[DATA FOR REVIEW Boundary: Start]

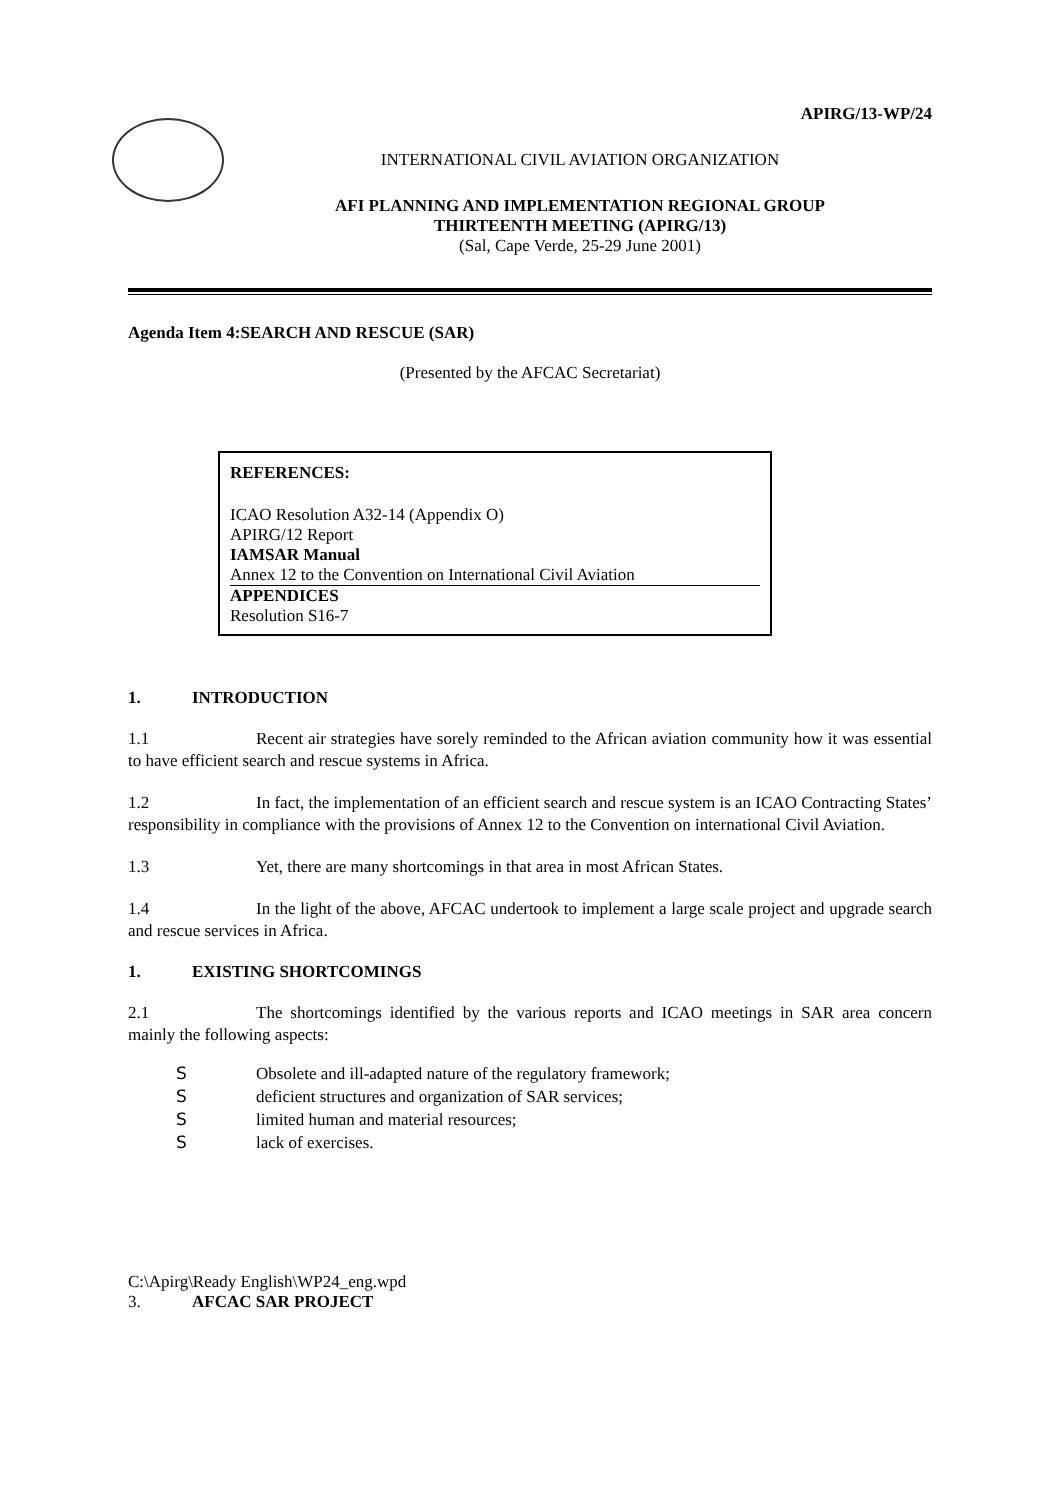APIRG/13-WP/24
INTERNATIONAL CIVIL AVIATION ORGANIZATION
AFI PLANNING AND IMPLEMENTATION REGIONAL GROUP
THIRTEENTH MEETING (APIRG/13)
(Sal, Cape Verde, 25-29 June 2001)
Agenda Item 4:SEARCH AND RESCUE (SAR)
(Presented by the AFCAC Secretariat)
REFERENCES:
ICAO Resolution A32-14 (Appendix O)
APIRG/12 Report
IAMSAR Manual
Annex 12 to the Convention on International Civil Aviation
APPENDICES
Resolution S16-7
1. INTRODUCTION
1.1 Recent air strategies have sorely reminded to the African aviation community how it was essential to have efficient search and rescue systems in Africa.
1.2 In fact, the implementation of an efficient search and rescue system is an ICAO Contracting States’ responsibility in compliance with the provisions of Annex 12 to the Convention on international Civil Aviation.
1.3 Yet, there are many shortcomings in that area in most African States.
1.4 In the light of the above, AFCAC undertook to implement a large scale project and upgrade search and rescue services in Africa.
1. EXISTING SHORTCOMINGS
2.1 The shortcomings identified by the various reports and ICAO meetings in SAR area concern mainly the following aspects:
S Obsolete and ill-adapted nature of the regulatory framework;
Sdeficient structures and organization of SAR services;
Slimited human and material resources;
Slack of exercises.
C:\Apirg\Ready English\WP24_eng.wpd
3. AFCAC SAR PROJECT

[DATA FOR REVIEW Boundary: End]

◆ **WORK TO BE COMPLETED**
In full and without any pictures, print the listing above exactly.

◆ **ANSWER TO THE PROBLEM**
APIRG/13-WP/24
INTERNATIONAL CIVIL AVIATION ORGANIZATION
AFI PLANNING AND IMPLEMENTATION REGIONAL GROUP
THIRTEENTH MEETING (APIRG/13)
(Sal, Cape Verde, 25-29 June 2001)
Agenda Item 4:SEARCH AND RESCUE (SAR)
(Presented by the AFCAC Secretariat)
REFERENCES:
ICAO Resolution A32-14 (Appendix O)
APIRG/12 Report
IAMSAR Manual
Annex 12 to the Convention on International Civil Aviation
APPENDICES
Resolution S16-7
1. INTRODUCTION
1.1 Recent air strategies have sorely reminded to the African aviation community how it was essential to have efficient search and rescue systems in Africa.
1.2 In fact, the implementation of an efficient search and rescue system is an ICAO Contracting States’ responsibility in compliance with the provisions of Annex 12 to the Convention on international Civil Aviation.
1.3 Yet, there are many shortcomings in that area in most African States.
1.4 In the light of the above, AFCAC undertook to implement a large scale project and upgrade search and rescue services in Africa.
1. EXISTING SHORTCOMINGS
2.1 The shortcomings identified by the various reports and ICAO meetings in SAR area concern mainly the following aspects:
S Obsolete and ill-adapted nature of the regulatory framework;
Sdeficient structures and organization of SAR services;
Slimited human and material resources;
Slack of exercises.
C:\Apirg\Ready English\WP24_eng.wpd
3. AFCAC SAR PROJECT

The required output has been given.